## [Task details]
What lines below contain the string "wrist"? List them all.

--- The records Enclosed Below ---

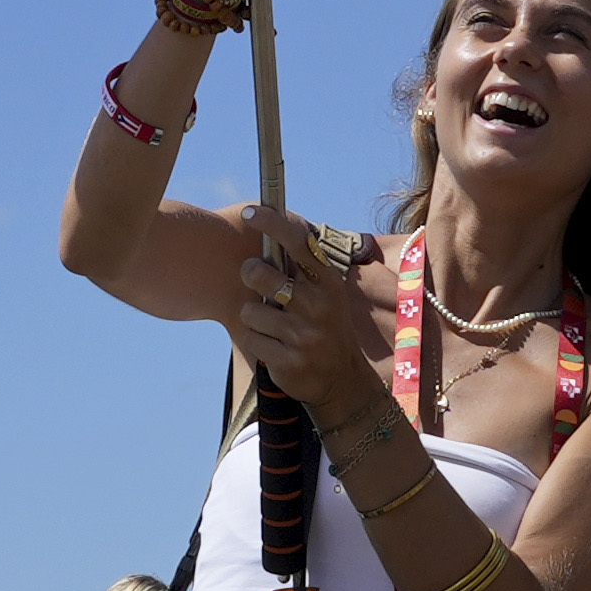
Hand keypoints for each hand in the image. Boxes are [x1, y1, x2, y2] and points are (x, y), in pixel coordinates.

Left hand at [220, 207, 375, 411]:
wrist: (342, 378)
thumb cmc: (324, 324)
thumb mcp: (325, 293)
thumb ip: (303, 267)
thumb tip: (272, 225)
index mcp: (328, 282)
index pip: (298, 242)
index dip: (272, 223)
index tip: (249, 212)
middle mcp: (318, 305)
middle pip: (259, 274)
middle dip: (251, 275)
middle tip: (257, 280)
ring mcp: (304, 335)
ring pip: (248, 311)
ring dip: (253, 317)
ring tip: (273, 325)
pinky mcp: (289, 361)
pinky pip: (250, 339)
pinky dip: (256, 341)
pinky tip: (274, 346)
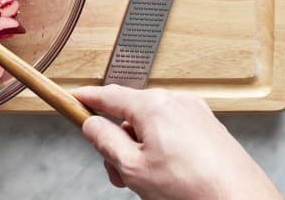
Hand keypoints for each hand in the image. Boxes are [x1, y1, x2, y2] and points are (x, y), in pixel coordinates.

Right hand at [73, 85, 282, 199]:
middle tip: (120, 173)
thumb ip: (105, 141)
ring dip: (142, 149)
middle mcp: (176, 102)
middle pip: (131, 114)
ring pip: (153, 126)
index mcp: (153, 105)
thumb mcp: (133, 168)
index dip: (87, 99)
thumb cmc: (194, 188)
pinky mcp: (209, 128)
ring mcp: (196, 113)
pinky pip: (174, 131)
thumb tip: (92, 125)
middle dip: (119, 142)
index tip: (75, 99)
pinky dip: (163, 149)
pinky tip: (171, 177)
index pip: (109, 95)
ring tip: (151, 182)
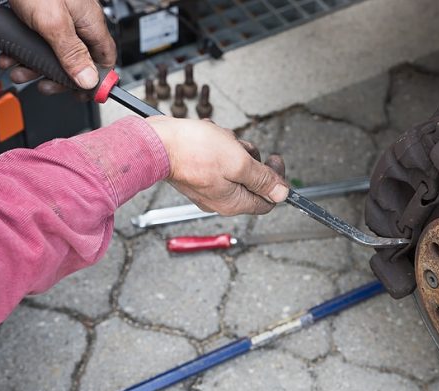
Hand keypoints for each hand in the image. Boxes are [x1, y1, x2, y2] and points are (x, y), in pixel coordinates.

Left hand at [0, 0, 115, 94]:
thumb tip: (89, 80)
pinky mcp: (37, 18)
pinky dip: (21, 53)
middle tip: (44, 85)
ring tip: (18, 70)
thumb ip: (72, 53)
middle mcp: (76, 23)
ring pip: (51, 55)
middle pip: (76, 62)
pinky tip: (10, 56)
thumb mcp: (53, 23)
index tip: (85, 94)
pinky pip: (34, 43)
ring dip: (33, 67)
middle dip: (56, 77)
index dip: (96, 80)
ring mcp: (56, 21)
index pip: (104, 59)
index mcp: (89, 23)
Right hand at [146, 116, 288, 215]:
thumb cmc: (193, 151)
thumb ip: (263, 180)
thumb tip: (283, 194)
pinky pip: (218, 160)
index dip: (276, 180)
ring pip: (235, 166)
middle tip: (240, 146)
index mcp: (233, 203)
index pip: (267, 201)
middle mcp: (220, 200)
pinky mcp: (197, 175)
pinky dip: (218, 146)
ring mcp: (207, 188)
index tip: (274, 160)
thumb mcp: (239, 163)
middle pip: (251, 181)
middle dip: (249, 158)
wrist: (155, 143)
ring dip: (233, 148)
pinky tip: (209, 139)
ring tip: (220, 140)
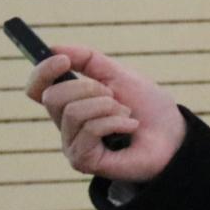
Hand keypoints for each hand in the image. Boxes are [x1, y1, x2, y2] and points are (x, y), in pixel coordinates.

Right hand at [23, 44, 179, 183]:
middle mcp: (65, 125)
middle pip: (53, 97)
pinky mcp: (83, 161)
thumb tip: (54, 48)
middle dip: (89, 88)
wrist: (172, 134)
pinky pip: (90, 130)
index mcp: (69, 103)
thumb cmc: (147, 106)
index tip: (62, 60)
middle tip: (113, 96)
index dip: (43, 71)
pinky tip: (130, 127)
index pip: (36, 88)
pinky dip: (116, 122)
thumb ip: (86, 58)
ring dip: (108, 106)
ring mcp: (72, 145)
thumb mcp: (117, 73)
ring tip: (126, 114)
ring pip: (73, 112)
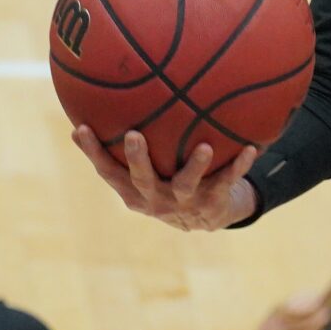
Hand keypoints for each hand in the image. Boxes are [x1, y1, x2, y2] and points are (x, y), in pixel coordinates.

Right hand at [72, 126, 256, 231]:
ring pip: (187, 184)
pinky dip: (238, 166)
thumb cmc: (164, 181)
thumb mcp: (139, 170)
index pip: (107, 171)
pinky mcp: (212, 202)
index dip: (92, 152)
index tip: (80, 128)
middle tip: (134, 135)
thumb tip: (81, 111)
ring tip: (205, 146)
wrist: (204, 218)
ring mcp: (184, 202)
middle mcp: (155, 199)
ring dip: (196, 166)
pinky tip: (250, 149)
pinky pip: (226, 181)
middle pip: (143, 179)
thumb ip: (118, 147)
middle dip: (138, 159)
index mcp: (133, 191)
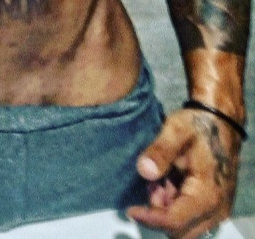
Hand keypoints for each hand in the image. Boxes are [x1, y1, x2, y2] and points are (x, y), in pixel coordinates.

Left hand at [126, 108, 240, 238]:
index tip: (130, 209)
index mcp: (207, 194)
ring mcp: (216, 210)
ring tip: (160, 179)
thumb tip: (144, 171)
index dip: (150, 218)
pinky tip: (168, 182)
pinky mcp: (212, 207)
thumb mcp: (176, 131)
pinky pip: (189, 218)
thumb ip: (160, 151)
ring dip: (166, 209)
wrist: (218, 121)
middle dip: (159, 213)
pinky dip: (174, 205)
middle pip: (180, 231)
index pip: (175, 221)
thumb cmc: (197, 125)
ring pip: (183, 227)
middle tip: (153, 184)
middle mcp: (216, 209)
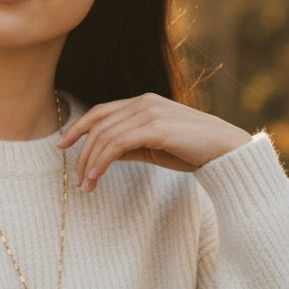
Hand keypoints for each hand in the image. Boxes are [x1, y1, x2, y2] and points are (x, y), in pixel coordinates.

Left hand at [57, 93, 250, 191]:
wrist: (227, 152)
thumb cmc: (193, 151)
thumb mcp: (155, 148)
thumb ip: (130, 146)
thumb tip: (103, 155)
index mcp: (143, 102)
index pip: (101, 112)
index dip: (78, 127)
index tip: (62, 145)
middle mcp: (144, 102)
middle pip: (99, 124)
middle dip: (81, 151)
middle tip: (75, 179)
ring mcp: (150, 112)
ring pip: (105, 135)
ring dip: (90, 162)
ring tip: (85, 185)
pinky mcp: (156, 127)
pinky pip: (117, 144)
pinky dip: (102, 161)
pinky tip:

--- End of Enclosed The records ---

## [Exercise result]
wrist: (342, 378)
wrist: (155, 143)
wrist: (172, 134)
wrist: (204, 218)
wrist: (218, 121)
wrist: (227, 152)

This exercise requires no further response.